Excerpts from a dataset:

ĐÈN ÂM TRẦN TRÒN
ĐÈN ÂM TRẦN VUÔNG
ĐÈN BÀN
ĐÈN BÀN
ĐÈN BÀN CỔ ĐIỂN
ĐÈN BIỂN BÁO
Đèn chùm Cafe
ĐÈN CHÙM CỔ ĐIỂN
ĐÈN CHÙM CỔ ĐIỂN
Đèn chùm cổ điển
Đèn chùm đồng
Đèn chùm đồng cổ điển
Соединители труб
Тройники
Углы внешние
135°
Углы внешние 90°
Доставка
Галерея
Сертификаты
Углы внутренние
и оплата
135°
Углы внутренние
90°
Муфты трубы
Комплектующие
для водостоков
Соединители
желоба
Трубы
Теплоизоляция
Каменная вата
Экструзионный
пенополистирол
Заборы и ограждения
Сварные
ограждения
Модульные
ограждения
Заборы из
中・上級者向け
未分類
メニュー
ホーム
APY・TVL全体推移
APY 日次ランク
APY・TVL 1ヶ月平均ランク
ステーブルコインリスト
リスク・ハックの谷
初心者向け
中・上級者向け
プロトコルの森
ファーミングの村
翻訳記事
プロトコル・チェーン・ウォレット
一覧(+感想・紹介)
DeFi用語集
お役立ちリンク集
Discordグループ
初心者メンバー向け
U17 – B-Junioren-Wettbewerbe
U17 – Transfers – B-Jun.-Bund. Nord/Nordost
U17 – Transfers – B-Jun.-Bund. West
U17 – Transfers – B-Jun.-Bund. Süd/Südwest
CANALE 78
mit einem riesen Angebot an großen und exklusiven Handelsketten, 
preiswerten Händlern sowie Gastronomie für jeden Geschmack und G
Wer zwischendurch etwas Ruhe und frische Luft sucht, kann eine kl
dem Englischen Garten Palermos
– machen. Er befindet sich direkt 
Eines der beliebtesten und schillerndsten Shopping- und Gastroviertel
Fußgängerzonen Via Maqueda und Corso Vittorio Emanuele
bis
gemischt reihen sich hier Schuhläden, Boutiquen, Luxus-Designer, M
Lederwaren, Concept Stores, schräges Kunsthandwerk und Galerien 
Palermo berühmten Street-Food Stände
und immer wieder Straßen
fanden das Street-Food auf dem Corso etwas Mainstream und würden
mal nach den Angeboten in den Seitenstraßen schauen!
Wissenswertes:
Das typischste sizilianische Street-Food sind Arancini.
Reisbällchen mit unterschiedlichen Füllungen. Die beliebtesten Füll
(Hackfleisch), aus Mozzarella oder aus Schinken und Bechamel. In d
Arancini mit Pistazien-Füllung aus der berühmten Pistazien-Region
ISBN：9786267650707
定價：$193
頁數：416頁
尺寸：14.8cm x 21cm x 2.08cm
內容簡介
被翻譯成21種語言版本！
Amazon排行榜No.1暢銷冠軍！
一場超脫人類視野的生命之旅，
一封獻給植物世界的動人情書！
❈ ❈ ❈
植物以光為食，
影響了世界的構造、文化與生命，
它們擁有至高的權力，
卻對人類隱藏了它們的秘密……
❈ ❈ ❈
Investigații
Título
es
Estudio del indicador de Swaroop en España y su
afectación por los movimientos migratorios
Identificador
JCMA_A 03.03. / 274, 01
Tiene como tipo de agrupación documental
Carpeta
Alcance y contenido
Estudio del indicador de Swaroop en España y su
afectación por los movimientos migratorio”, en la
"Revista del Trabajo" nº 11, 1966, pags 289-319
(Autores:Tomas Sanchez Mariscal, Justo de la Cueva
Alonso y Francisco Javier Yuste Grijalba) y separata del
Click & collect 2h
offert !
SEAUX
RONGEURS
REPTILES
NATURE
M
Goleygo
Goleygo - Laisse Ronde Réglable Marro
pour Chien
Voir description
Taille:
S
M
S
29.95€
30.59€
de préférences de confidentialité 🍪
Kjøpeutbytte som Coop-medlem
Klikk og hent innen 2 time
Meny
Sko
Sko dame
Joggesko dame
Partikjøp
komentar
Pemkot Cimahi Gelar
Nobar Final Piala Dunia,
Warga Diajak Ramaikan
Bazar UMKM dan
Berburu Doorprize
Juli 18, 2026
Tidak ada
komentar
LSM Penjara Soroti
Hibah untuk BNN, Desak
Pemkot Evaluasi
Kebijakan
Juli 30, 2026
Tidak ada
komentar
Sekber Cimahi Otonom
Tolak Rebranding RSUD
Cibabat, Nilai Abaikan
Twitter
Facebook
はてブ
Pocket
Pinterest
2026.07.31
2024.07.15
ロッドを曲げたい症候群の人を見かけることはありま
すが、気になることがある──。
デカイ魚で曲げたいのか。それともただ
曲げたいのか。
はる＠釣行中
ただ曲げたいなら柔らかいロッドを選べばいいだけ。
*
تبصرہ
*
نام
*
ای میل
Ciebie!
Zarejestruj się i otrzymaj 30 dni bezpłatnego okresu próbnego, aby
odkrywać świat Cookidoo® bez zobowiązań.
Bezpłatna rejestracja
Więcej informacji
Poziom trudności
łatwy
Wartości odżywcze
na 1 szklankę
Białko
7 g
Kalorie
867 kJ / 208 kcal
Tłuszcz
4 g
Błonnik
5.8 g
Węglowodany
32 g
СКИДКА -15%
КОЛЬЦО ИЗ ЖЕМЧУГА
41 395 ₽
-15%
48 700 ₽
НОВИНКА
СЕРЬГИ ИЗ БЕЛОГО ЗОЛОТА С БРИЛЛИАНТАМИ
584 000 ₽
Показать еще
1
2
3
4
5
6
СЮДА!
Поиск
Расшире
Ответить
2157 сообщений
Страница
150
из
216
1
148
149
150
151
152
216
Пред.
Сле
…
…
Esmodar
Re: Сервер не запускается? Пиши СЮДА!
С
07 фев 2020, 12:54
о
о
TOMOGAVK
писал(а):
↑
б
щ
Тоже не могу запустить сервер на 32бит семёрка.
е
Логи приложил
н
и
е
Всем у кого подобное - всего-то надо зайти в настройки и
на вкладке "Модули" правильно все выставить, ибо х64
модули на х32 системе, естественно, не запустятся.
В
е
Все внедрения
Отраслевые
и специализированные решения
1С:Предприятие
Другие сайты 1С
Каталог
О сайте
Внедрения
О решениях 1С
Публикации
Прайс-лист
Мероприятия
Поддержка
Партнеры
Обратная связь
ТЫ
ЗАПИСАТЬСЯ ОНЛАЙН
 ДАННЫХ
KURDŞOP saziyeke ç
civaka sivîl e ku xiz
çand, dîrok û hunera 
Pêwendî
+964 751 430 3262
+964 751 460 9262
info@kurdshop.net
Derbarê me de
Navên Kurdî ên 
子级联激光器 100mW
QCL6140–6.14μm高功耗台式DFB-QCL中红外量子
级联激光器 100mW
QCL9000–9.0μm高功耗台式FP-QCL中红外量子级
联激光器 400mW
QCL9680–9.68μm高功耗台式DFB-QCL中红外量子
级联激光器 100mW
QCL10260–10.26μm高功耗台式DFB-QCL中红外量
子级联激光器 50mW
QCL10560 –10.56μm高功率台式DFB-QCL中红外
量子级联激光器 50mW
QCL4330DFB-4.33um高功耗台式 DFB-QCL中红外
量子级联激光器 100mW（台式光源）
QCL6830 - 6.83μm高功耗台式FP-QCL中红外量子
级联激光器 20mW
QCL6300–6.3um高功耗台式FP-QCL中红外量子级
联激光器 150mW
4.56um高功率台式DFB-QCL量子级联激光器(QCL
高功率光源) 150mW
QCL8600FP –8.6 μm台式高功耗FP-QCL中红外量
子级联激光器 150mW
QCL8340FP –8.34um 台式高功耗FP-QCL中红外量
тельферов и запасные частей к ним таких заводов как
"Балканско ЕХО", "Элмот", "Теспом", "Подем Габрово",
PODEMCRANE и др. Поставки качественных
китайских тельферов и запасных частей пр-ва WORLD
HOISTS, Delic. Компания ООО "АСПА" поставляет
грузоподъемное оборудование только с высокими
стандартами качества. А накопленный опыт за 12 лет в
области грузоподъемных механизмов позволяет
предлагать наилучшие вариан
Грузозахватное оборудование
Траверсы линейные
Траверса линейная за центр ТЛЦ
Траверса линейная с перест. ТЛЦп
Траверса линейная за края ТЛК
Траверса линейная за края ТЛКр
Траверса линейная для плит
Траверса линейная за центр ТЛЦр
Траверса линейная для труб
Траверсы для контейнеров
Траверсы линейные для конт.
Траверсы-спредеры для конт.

— WHAT TO PRODUCE —
Wherever the line holding "Warga Diajak Ramaikan" falls in the entries above, copy exactly from it through the line holding "КОЛЬЦО ИЗ ЖЕМЧУГА", inclusive, and add nothing.

— SOLVED EXERCISE —
Warga Diajak Ramaikan
Bazar UMKM dan
Berburu Doorprize
Juli 18, 2026
Tidak ada
komentar
LSM Penjara Soroti
Hibah untuk BNN, Desak
Pemkot Evaluasi
Kebijakan
Juli 30, 2026
Tidak ada
komentar
Sekber Cimahi Otonom
Tolak Rebranding RSUD
Cibabat, Nilai Abaikan
Twitter
Facebook
はてブ
Pocket
Pinterest
2026.07.31
2024.07.15
ロッドを曲げたい症候群の人を見かけることはありま
すが、気になることがある──。
デカイ魚で曲げたいのか。それともただ
曲げたいのか。
はる＠釣行中
ただ曲げたいなら柔らかいロッドを選べばいいだけ。
*
تبصرہ
*
نام
*
ای میل
Ciebie!
Zarejestruj się i otrzymaj 30 dni bezpłatnego okresu próbnego, aby
odkrywać świat Cookidoo® bez zobowiązań.
Bezpłatna rejestracja
Więcej informacji
Poziom trudności
łatwy
Wartości odżywcze
na 1 szklankę
Białko
7 g
Kalorie
867 kJ / 208 kcal
Tłuszcz
4 g
Błonnik
5.8 g
Węglowodany
32 g
СКИДКА -15%
КОЛЬЦО ИЗ ЖЕМЧУГА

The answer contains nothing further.